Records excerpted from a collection

# # # # # # #

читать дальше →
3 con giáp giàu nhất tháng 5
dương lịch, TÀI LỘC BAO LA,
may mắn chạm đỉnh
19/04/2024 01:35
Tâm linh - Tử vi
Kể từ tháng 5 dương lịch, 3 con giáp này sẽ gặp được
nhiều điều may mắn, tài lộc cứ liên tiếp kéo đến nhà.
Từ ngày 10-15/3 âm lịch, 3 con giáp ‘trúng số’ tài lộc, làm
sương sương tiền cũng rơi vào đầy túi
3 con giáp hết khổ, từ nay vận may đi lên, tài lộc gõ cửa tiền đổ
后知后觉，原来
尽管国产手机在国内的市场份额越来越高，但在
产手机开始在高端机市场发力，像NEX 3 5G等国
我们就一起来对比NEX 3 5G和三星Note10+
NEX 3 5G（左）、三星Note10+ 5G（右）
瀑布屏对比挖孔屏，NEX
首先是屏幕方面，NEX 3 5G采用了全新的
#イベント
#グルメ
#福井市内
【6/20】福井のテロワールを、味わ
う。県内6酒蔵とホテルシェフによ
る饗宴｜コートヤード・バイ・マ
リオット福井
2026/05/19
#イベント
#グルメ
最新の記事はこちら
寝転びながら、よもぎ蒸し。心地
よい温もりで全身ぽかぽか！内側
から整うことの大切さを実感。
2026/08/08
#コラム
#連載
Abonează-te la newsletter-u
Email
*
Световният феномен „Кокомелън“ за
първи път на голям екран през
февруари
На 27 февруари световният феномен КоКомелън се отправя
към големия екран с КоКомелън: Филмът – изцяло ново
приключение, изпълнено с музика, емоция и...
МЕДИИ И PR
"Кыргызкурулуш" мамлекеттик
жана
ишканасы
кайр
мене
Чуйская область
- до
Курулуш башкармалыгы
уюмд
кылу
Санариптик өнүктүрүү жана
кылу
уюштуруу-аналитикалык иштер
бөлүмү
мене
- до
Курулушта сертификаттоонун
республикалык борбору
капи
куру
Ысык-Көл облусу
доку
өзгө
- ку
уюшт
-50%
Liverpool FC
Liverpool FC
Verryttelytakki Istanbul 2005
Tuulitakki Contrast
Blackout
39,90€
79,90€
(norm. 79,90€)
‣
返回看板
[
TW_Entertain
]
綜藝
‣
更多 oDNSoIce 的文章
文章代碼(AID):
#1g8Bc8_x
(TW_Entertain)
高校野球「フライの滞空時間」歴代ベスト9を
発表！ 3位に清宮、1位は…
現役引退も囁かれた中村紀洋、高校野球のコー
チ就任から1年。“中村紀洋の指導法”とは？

# # # # # # #

▸ **Task instructions**
Count the lines in the rows above that contain the string "lịch", treating uppercase and lowercase as different. Give only the number.

▸ **Answer to the problem**
3